• [WHAT YOU HAVE TO DO]:
In the entries below, the lines from the one with "Masterul în Procesarea" through the one with "Programul se bazează" are to be copied exactly; both ends count.

• [Items listed in a dataset]:

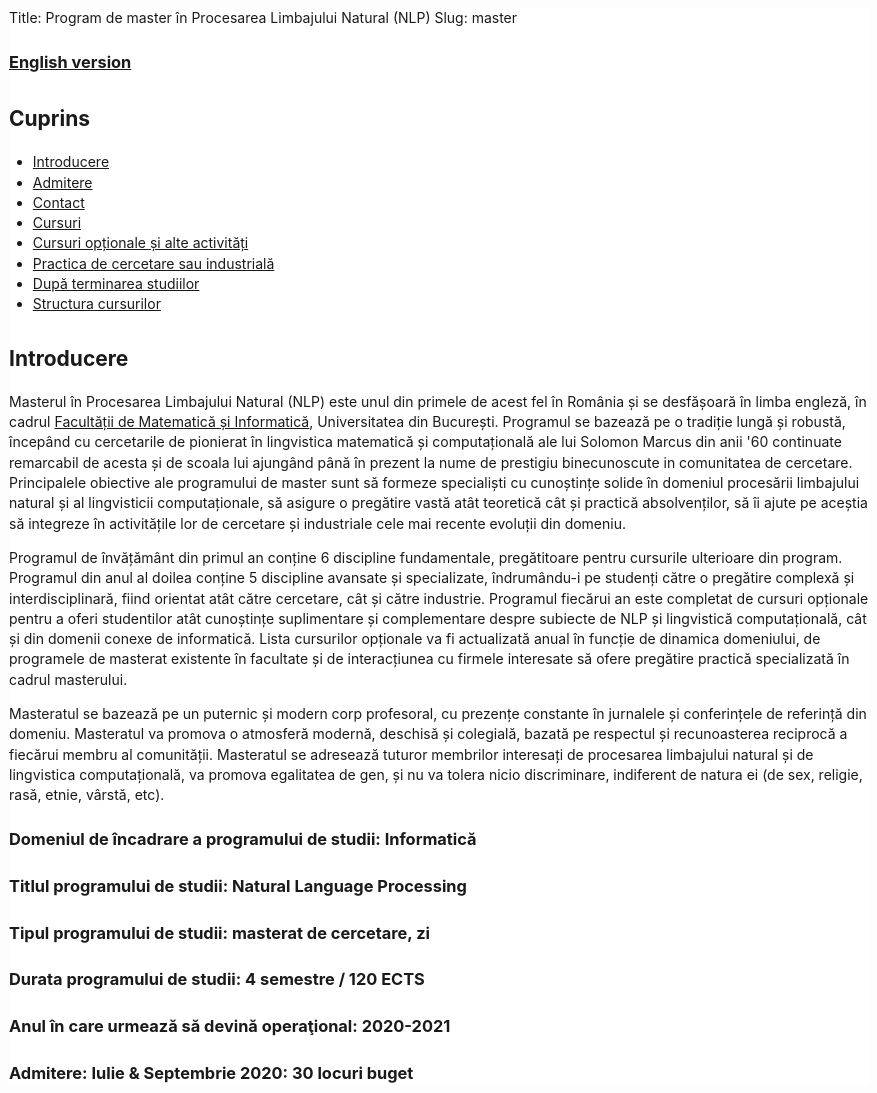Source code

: Title: Program de master în Procesarea Limbajului Natural (NLP)
Slug: master

### [English version](https://nlp.unibuc.ro/master_en)

## **Cuprins**
- [Introducere](#introducere)
- [Admitere](#admission)
- [Contact](#contact)
- [Cursuri](#cursuri)
- [Cursuri opționale și alte activități](#optionale)
- [Practica de cercetare sau industrială](#practica)
- [După terminarea studiilor](#dupa_master)
- [Structura cursurilor](#structura)


<a name="introducere"></a>
## **Introducere**

Masterul în Procesarea Limbajului Natural (NLP) este unul din primele de acest fel în România și se desfășoară în limba engleză, în cadrul [Facultății de Matematică și Informatică](http://fmi.unibuc.ro), Universitatea din București. 
Programul se bazează pe o tradiție lungă și robustă, începând cu cercetarile de pionierat în lingvistica matematică și computațională ale lui Solomon Marcus din anii '60 continuate remarcabil de acesta și de scoala lui ajungând până în prezent la nume de prestigiu binecunoscute in comunitatea de cercetare. 
Principalele obiective ale programului de master sunt să formeze specialiști cu cunoștințe solide în domeniul procesării limbajului natural și al lingvisticii computaționale, să asigure o pregătire vastă atât teoretică cât și practică absolvenților, să îi ajute pe aceștia să integreze în activitățile lor de cercetare și industriale cele mai recente evoluții din domeniu.

Programul de învățământ din primul an conține 6 discipline fundamentale, pregătitoare pentru cursurile ulterioare din program. Programul din anul al doilea conține 5 discipline avansate și specializate, îndrumându-i pe studenți către o pregătire complexă și interdisciplinară, fiind orientat atât către cercetare, cât și către industrie. Programul fiecărui an este completat de cursuri opționale pentru a oferi studentilor  atât cunoștințe suplimentare și complementare despre subiecte de NLP și lingvistică computațională, cât și din domenii conexe de informatică. Lista cursurilor opționale va fi actualizată anual în funcție de dinamica domeniului, de programele de masterat existente în facultate și de interacțiunea cu firmele interesate să ofere pregătire practică specializată în cadrul masterului.

Masteratul se bazează pe un puternic și modern corp profesoral, cu prezențe constante în jurnalele și conferințele de referință din domeniu. Masteratul va promova o atmosferă modernă, deschisă și colegială, bazată pe respectul și recunoasterea reciprocă a fiecărui membru al comunității. Masteratul se adresează tuturor membrilor interesați de procesarea limbajului natural și de lingvistica computațională, va promova egalitatea de gen, și nu va tolera nicio discriminare, indiferent de natura ei (de sex, religie, rasă, etnie, vârstă, etc).


### Domeniul de încadrare a programului de studii: **Informatică**
### Titlul programului de studii: **Natural Language Processing**
### Tipul programului de studii: **masterat de cercetare, zi**
### Durata programului de studii: **4 semestre / 120 ECTS**
### Anul în care urmează să devină operaţional: **2020-2021**
### Admitere: Iulie &amp; Septembrie 2020: **30 locuri buget**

• [PROBLEM SOLUTION]:
Masterul în Procesarea Limbajului Natural (NLP) este unul din primele de acest fel în România și se desfășoară în limba engleză, în cadrul [Facultății de Matematică și Informatică](http://fmi.unibuc.ro), Universitatea din București. 
Programul se bazează pe o tradiție lungă și robustă, începând cu cercetarile de pionierat în lingvistica matematică și computațională ale lui Solomon Marcus din anii '60 continuate remarcabil de acesta și de scoala lui ajungând până în prezent la nume de prestigiu binecunoscute in comunitatea de cercetare. 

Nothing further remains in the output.